→ **Information given**:
────────

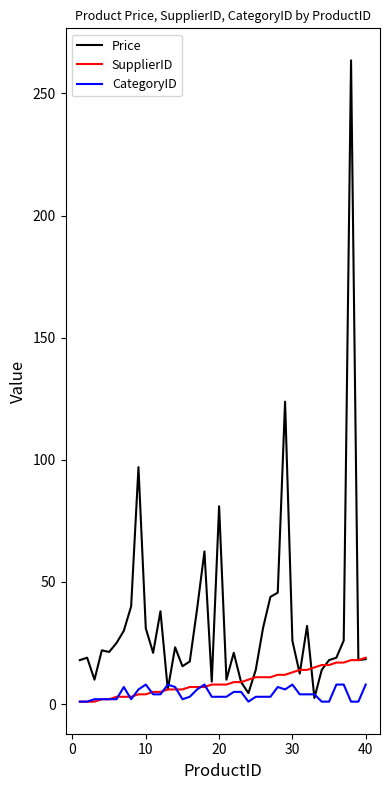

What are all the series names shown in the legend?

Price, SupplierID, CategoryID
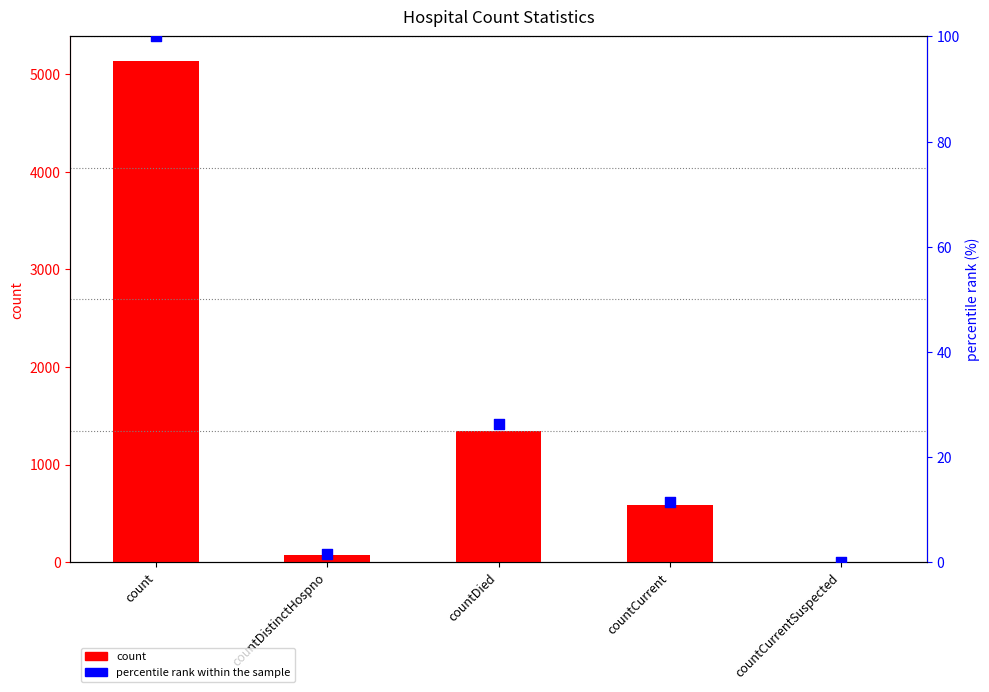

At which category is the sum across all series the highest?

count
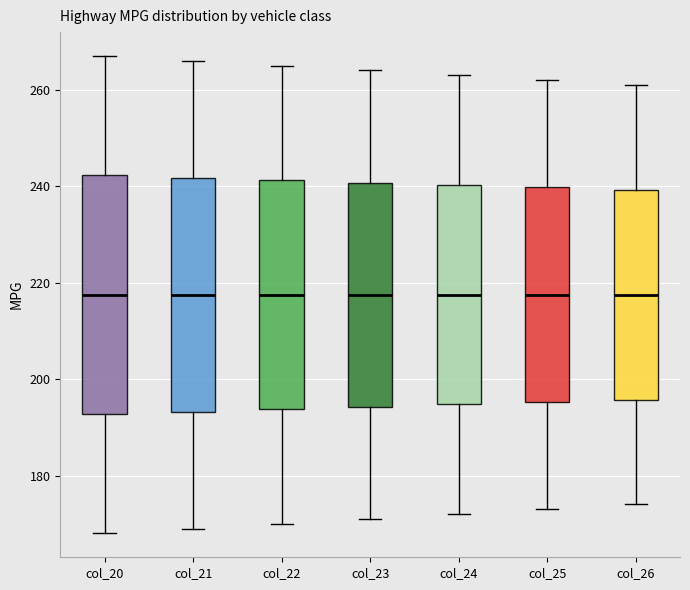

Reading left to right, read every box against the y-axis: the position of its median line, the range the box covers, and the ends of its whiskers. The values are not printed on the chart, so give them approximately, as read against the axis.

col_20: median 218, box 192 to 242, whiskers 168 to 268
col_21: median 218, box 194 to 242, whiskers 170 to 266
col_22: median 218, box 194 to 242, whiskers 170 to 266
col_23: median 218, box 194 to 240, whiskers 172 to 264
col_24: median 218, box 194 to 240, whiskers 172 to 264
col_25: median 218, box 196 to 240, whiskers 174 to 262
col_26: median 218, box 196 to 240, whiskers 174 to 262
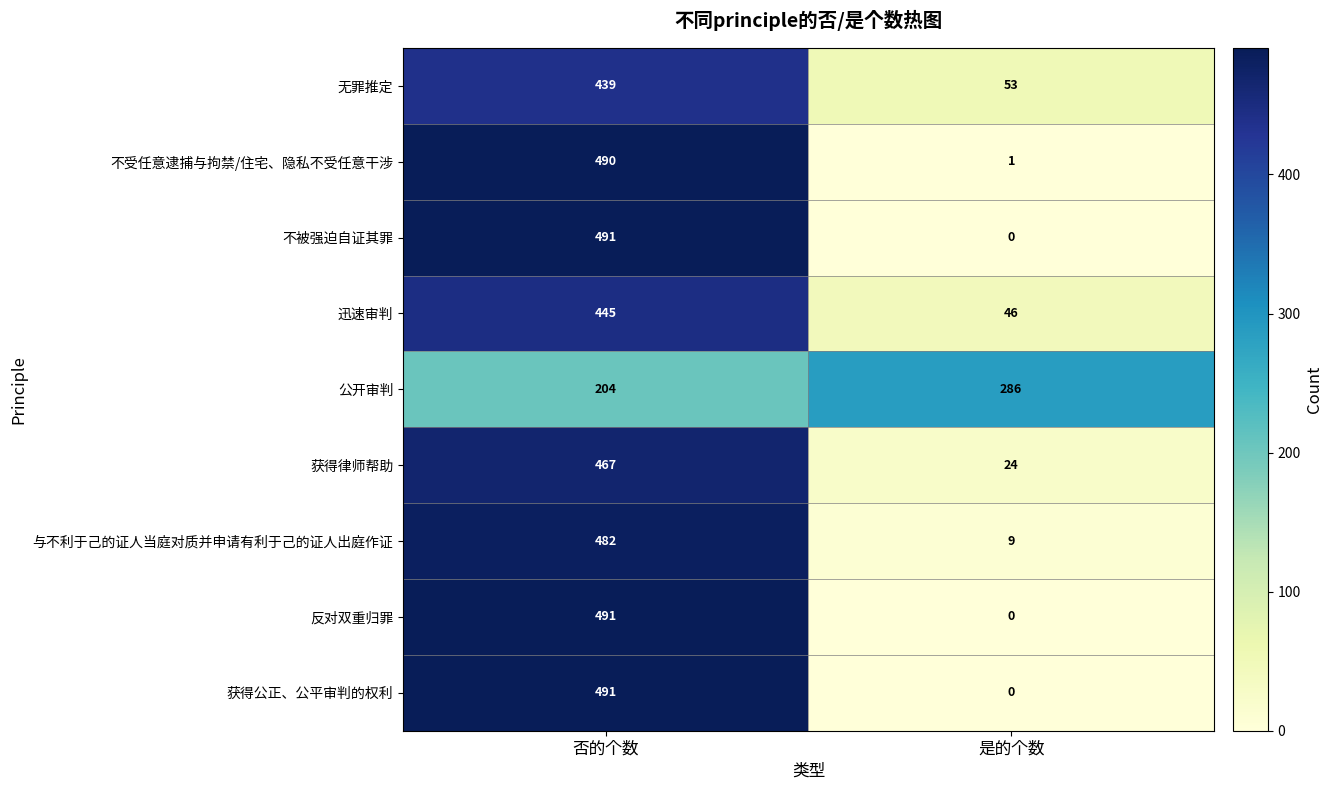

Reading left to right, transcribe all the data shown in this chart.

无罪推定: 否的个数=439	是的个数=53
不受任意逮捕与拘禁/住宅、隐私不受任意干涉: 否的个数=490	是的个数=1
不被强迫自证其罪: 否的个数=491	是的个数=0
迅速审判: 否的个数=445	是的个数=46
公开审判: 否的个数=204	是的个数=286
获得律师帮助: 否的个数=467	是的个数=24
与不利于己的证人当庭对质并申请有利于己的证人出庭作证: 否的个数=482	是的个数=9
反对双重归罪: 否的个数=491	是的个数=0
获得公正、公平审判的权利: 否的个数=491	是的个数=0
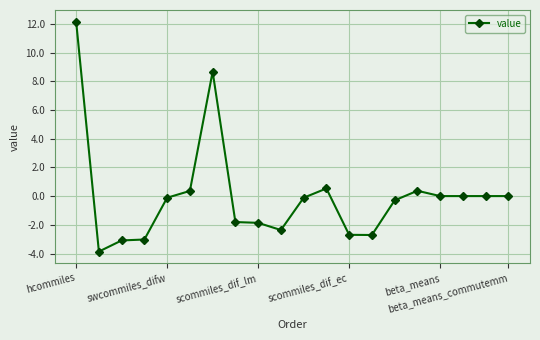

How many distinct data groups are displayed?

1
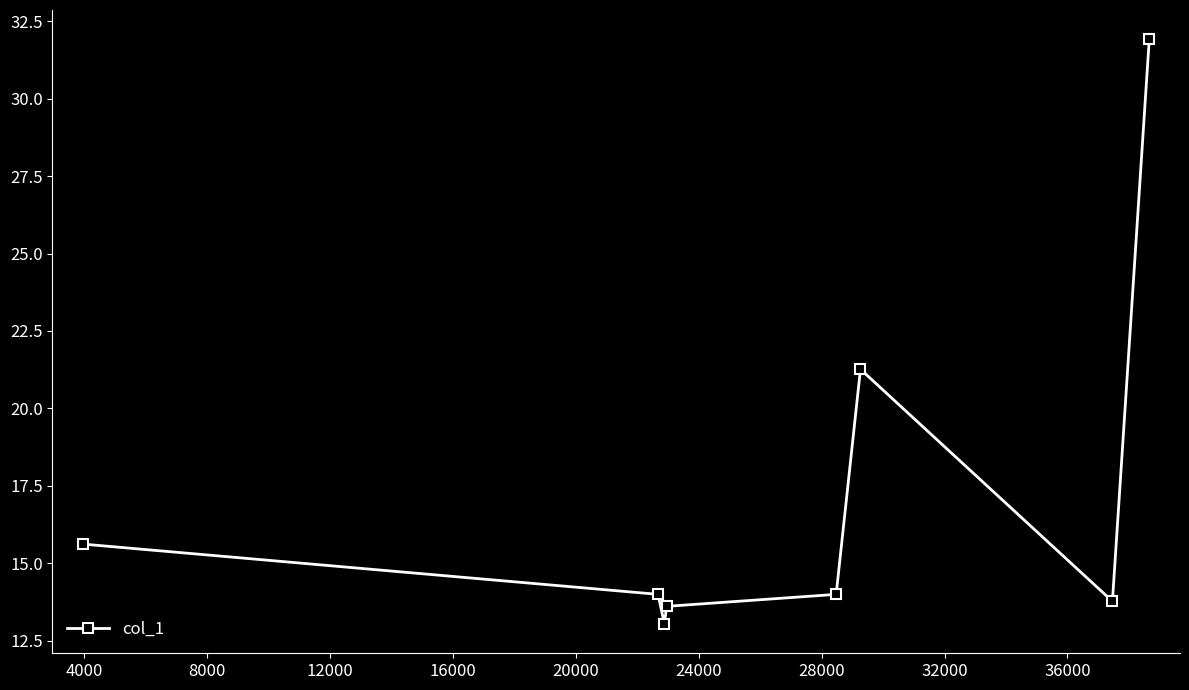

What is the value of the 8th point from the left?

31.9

────────

→ **Job**: Please restate all of the material above with "chart" changed to "graph" everywhere and nothing else altered. Leave the pictures out.

→ **Answer**:
What are all the series names shown in the legend?

Price, SupplierID, CategoryID

At which category is the sum across all series the highest?

count

Reading left to right, read every box against the y-axis: the position of its median line, the range the box covers, and the ends of its whiskers. The values are not printed on the graph, so give them approximately, as read against the axis.

col_20: median 218, box 192 to 242, whiskers 168 to 268
col_21: median 218, box 194 to 242, whiskers 170 to 266
col_22: median 218, box 194 to 242, whiskers 170 to 266
col_23: median 218, box 194 to 240, whiskers 172 to 264
col_24: median 218, box 194 to 240, whiskers 172 to 264
col_25: median 218, box 196 to 240, whiskers 174 to 262
col_26: median 218, box 196 to 240, whiskers 174 to 262

Reading left to right, transcribe all the data shown in this graph.

无罪推定: 否的个数=439	是的个数=53
不受任意逮捕与拘禁/住宅、隐私不受任意干涉: 否的个数=490	是的个数=1
不被强迫自证其罪: 否的个数=491	是的个数=0
迅速审判: 否的个数=445	是的个数=46
公开审判: 否的个数=204	是的个数=286
获得律师帮助: 否的个数=467	是的个数=24
与不利于己的证人当庭对质并申请有利于己的证人出庭作证: 否的个数=482	是的个数=9
反对双重归罪: 否的个数=491	是的个数=0
获得公正、公平审判的权利: 否的个数=491	是的个数=0

How many distinct data groups are displayed?

1

What is the value of the 8th point from the left?

31.9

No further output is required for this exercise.